“And go down?”

“Of course. You will take care of me, I know.”

“Oh, yes; you shall come ‘back to grass,’ as we say, safe and sound. Not much grass, though, by the way.”

He touched a gong, and upon a boy answering it, sent a message for Mr Sturgess to come to the office.

In a few minutes the foreman presented himself, and receiving the manager’s orders, he led the way to the entrance to the mouth, newly fitted with a strong engine-house and wire rope, with a cage which ran down the nearly perpendicular slope into the depths of the mine, where a trolly bore them along with their lights for half a mile.

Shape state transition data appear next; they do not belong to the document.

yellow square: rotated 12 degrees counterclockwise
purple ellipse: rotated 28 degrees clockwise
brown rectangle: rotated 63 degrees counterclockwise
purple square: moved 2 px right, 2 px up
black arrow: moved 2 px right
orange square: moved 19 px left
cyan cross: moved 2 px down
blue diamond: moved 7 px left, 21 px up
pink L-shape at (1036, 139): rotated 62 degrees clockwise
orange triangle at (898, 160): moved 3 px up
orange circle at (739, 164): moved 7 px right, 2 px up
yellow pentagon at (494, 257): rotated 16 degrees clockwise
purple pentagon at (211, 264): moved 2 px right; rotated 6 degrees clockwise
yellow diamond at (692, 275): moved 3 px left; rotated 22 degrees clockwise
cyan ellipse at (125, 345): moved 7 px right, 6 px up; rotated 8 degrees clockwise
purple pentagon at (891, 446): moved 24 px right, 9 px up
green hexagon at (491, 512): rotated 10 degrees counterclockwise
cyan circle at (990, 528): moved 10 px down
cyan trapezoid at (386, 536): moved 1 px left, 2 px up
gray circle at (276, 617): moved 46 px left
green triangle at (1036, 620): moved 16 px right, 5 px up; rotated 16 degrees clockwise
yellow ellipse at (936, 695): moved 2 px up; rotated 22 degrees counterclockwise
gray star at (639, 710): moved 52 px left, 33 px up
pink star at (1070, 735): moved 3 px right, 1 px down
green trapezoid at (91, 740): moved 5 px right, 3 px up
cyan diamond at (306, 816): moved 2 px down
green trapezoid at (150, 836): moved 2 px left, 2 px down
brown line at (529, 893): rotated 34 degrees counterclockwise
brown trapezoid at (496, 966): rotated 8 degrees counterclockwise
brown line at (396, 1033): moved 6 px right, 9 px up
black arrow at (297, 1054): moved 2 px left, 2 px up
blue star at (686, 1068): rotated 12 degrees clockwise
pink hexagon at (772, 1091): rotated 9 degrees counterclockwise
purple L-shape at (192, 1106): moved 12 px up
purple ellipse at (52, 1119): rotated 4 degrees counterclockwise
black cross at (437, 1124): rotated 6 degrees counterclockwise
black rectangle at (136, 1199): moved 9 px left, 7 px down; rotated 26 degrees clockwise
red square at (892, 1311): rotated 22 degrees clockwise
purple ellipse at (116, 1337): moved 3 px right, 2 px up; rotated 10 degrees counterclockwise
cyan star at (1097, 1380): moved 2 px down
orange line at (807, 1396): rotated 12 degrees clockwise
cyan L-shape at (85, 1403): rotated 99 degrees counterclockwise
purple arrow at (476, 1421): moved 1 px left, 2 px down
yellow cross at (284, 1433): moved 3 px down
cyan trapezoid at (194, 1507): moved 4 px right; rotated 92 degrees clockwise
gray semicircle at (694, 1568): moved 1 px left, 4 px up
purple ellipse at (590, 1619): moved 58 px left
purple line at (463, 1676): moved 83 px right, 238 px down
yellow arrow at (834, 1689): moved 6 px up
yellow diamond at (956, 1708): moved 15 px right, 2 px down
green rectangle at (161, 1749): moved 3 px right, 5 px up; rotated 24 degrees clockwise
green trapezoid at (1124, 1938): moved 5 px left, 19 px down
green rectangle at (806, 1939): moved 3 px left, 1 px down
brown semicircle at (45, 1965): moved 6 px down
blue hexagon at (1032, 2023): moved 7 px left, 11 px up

Then followed a walk, made easy now by the levelling which had gone on through the passages that ran maze-like through the mine. Finally, when the Major was growing weary, Clive led him into the natural cavernous part, and along over the falling water, to stop at length at the bottom of a slope, newly cut, with a platform in front of the discovery made on the day when the lanthorn fell.

“You were asking me,” he said, “whether the old workings would pay, and I told you yes. But here is my mainstay: this great vein of ore. I have tested fair specimens of this, and found that not only is it very rich in lead, but the lead, in turn, is rich in silver.”

The Major turned from inspecting the dull bluish-looking stone against which Sturgess held up a lanthorn.

“You amaze me,” he said. “This is indeed a find. I had no idea that our hills contained anything so good. Yes; I know enough of metallurgy to see that what you say is correct. I congratulate you, Mr Reed. And to think that this mine should have been lying barren all these years for want of a little enterprise and money!”

“There, you have seen enough for to-day, I think,” said Clive, smiling; and they returned to the daylight, Sturgess leaving them at the mouth of the shaft.